WHAT YOU SHOULD DO
Quote the listing below in its entirety, omitting every image.

GIVEN MATERIAL
-- Opening Marker --
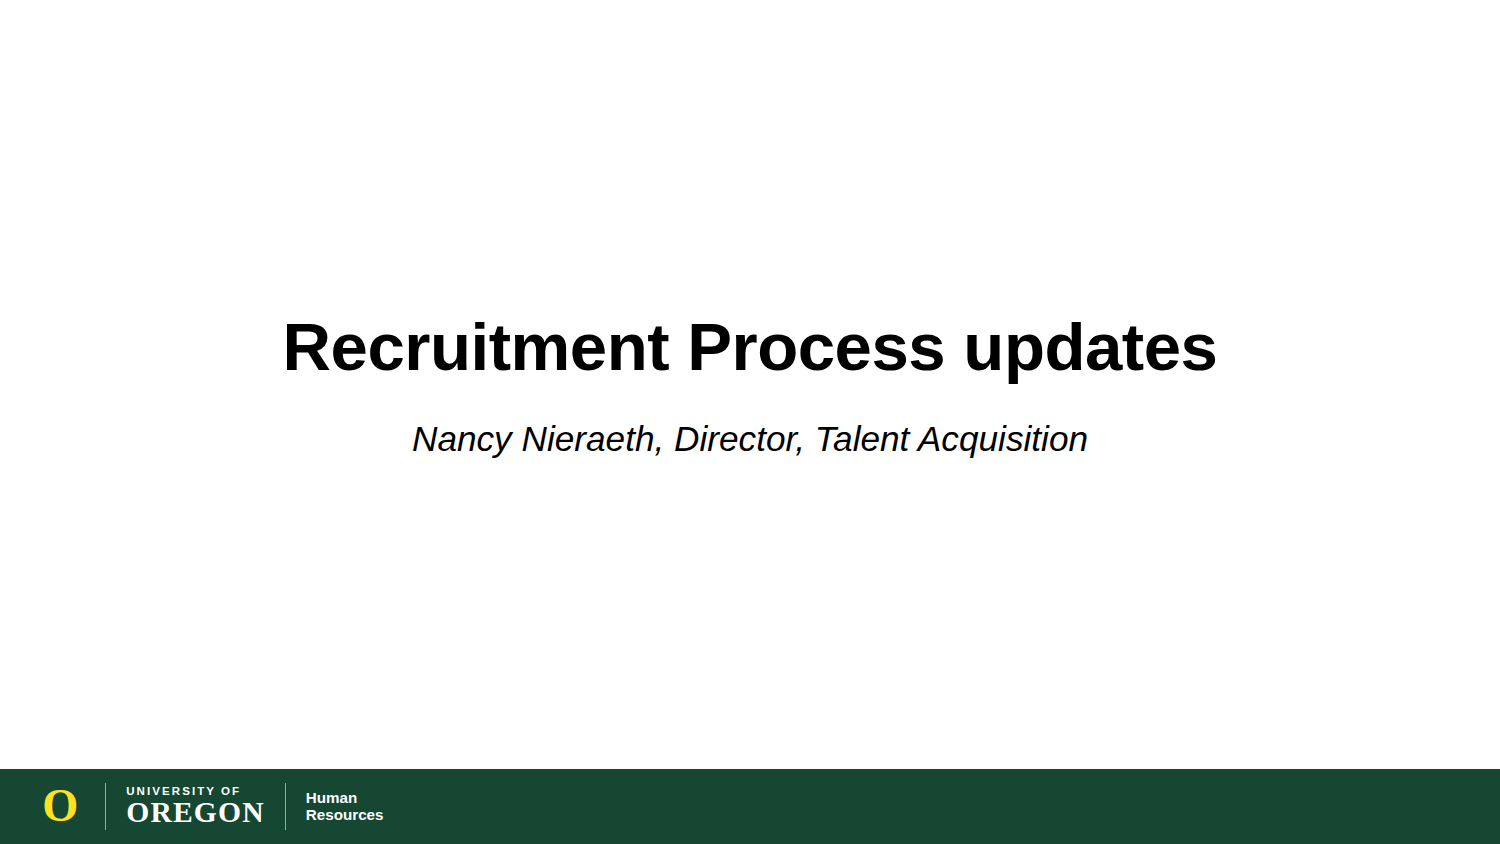Recruitment Process updates
Nancy Nieraeth, Director, Talent Acquisition
O University of Oregon Human Resources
-- Closing Marker --
YOUR RESPONSE
Recruitment Process updates
Nancy Nieraeth, Director, Talent Acquisition
O University of Oregon Human Resources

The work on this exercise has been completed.